I would like to see you respond a bit to the insight you've received in the responses. I am curious to hear what you think.

And you must have realized you would get a debate from other posters at least. You are kicking a hornet's nest...which is fine (and even good!), but it's going to bring out the hornets to defend themselves.


----------



## uphillbattle (Aug 17, 2011)

LisaDiane said:


> Here is what explains your disconnect from MY personal perspective -- your partner cared...mine (and others) DID NOT.
> 
> And now my partner (STBX) is experiencing the consequences of not caring about his wife or his marriage, and I am experiencing those consequences as well, sadly.
> 
> I did not choose to end my relationship with him because I am uncaring and shallow...on the contrary, I had no choice but to end things and move on because I am very caring and have very deep feelings and emotions.


I had a solid 2 years and just inches away from divorce. At one time I was in pretty much the same boat, so I can get the understanding of where you are coming from. I believe you when you say you had no choice but to end it. Some people won't care no matter what. They think you are a shallow unloving person and will portray this to the outside world. The fact that you find something important in your relationship makes it important no matter what anyone else thinks of it.


----------



## uphillbattle (Aug 17, 2011)

LisaDiane said:


> I would like to see you respond a bit to the insight you've received in the responses. I am curious to hear what you think.
> 
> And you must have realized you would get a debate from other posters at least. You are kicking a hornet's nest...which is fine (and even good!), but it's going to bring out the hornets to defend themselves.


Honestly I have only seen 1 such post of the responses and did respond to them. They have a reason I can understand. I will respond if I see more. Unfortunately it has been mostly one sided thus far and I already understand that particular point of view.


----------



## Talker67 (Apr 7, 2016)

Affaircare said:


> My Dear Hubby passed away in 2017 at 59 years old from heart failure. It took 5 years. The last year of his life we loved physically by hugging and kissing but he couldn’t do PIV. We were able to maintain our marital bond joyfully.
> 
> Are you suggesting that a couple can not maintain intimacy without sex? What about those who serve our country and lose limbs or are injured? They can’t stay happily married? I beg to differ!


there are plenty of couples who are still "together" happily with no PIV sex.
But unless they are double hand amputees, there is no reason you can not have mutual masturbatory sex. 

in other words, the sex does not stop, just evolves with what you are still physically able to do.

there is a semi famous cartoon from the '60's, where a woman tells her husband "My doctor said i can not have sex for at least 6 weeks".
and his response is "What does your dentist say?"


----------



## Jamieboy (Jan 14, 2021)

I suspect all the people who responded to this post with negative feelings, probably tried, as I did, to get their needs met by compromise and reason. However, it fell on deaf ears and thats when the resentment builds, I was stuck in a cycle of having a conversation, getting duty sex for a few weeks and then back to nothing.

### INFORMATION PROVIDED:
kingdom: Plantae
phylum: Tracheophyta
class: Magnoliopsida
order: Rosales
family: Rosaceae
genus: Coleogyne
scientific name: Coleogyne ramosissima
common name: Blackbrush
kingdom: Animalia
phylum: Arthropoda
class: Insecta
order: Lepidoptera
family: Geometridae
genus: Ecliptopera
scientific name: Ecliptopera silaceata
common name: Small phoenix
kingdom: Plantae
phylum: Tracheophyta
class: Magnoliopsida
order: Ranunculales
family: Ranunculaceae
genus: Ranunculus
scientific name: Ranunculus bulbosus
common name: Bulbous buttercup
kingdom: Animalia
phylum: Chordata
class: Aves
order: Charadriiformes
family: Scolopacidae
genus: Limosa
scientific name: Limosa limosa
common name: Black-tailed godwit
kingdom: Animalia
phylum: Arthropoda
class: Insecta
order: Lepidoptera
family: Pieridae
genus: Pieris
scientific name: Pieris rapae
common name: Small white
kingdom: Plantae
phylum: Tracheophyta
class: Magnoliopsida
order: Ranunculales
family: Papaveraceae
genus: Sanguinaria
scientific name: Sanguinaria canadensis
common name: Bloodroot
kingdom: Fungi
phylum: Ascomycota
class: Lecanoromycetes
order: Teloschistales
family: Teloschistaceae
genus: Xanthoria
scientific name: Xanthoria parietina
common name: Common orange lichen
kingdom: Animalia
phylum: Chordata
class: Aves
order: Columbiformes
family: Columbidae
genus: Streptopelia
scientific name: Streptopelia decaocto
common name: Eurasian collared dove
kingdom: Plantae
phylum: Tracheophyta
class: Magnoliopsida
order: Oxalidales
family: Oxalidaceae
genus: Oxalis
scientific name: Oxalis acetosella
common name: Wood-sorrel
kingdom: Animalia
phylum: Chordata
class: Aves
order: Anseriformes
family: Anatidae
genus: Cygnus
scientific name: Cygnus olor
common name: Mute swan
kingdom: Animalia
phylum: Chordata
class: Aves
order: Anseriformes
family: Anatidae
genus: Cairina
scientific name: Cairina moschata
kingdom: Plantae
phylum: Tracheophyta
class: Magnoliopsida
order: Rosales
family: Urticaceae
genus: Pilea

### TASKS:
[1] Reproduce the forum thread word for word, everything from "## Talker67 (Apr" down to "mutual masturbatory sex.".
[2] Sum up the forum thread in three sentences.
Work only from the forum thread above, not the data.

### OUTPUTS IN ORDER:
[1]
## Talker67 (Apr 7, 2016)

Affaircare said:


> My Dear Hubby passed away in 2017 at 59 years old from heart failure. It took 5 years. The last year of his life we loved physically by hugging and kissing but he couldn’t do PIV. We were able to maintain our marital bond joyfully.
> 
> Are you suggesting that a couple can not maintain intimacy without sex? What about those who serve our country and lose limbs or are injured? They can’t stay happily married? I beg to differ!


there are plenty of couples who are still "together" happily with no PIV sex.
But unless they are double hand amputees, there is no reason you can not have mutual masturbatory sex.

[2] LisaDiane asks uphillbattle to answer the replies and warns that the post is stirring up a hornet's nest. Uphillbattle says they have seen only one such reply, and also tells LisaDiane they believe she had no choice but to end her marriage. Talker67 tells Affaircare that sex can change to fit what a couple can still physically do, and Jamieboy suspects the negative responders tried compromise and reason first, only to fall into resentment after a cycle of talks, a few weeks of duty sex, and then nothing.